Although the Scottish independence movement does not encompass such a wide range of parties, with the SNP still the most dominant force, Standos believes that ideological changes have also occurred here. He considers that the SNP has shifted to the right since 2014, understanding “the desire to capture 2014 No voters and 2016 Remain voters” as presented by their embrace of free ports and economic liberalisation measures.
However, he stressed that he does not consider the SNP to occupy the centre-right. “The SNP is very much a centrist party, very much in the middle of the pact,” he explained. He also stated that “broadly, the independence movement is a centre-left movement which is crying out for the SNP to embrace more progressive policies.”
Although Stando stressed his neutrality on the leadership race due to his position within the party and the YSI, he did state that “the candidate we choose should be progressive, and unashamedly so, both economically and socially.”
“The party risks drowning in division and a spiral of polarisation which we haven’t had since 2004, when Alex Salmons was elected leader” Stando highlighted on the SNP’s leadership race. “The movement in Scotland feels a bit disjointed, perhaps disoriented, and it just needs a bit of a push to get going and campaigning, and I’m confident that with a new leader that’s exactly what we are going to do.”

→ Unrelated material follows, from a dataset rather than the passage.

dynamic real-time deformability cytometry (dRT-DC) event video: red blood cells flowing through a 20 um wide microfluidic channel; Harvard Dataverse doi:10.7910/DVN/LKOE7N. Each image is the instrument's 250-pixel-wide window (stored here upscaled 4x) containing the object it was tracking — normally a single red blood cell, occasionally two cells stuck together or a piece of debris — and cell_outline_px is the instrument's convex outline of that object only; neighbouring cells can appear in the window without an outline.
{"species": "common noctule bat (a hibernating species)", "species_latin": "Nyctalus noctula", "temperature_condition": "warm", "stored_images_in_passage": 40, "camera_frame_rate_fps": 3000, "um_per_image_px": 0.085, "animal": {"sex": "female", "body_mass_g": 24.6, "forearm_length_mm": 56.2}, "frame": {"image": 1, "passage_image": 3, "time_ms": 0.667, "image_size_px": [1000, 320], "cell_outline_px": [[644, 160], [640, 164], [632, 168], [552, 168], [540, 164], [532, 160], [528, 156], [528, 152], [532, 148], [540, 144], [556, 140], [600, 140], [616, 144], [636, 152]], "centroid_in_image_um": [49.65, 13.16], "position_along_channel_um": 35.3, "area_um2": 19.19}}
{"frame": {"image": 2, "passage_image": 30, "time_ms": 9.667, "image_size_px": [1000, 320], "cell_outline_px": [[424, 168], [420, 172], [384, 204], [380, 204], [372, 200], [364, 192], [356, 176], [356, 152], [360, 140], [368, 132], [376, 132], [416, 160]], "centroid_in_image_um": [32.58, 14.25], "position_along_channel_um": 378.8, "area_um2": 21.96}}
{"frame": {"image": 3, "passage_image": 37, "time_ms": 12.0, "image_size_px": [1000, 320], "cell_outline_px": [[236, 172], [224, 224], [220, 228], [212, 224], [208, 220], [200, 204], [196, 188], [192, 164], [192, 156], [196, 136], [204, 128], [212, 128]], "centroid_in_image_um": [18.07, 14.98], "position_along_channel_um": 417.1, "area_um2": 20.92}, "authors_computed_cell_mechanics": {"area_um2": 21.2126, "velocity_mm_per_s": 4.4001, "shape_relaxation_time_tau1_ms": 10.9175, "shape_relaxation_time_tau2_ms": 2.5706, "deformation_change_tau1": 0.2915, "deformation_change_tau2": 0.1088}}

Looking to the future, both Matamoros and Stando express optimism for the progress of their respective movements. In Scotland, the movement’s success relies heavily on the outcome of the SNP leadership election and the ability of the next First Minister to maintain the momentum and garner greater support for independence. In Catalonia the “standby situation” seems to drag on, seriously hampered by the rigid constitution and judicial hurdles it faces. Additionally, the dialogue process is threatened by the rise of the right throughout the rest of Spain.
“Despite the differences in language and culture, the desire for political autonomy and the right to choose one’s own government is a common thread that runs through both movements”, says the SNP’s Stando. He believes that this shared vision will continue to drive the movements forward towards their ultimate goal of independence.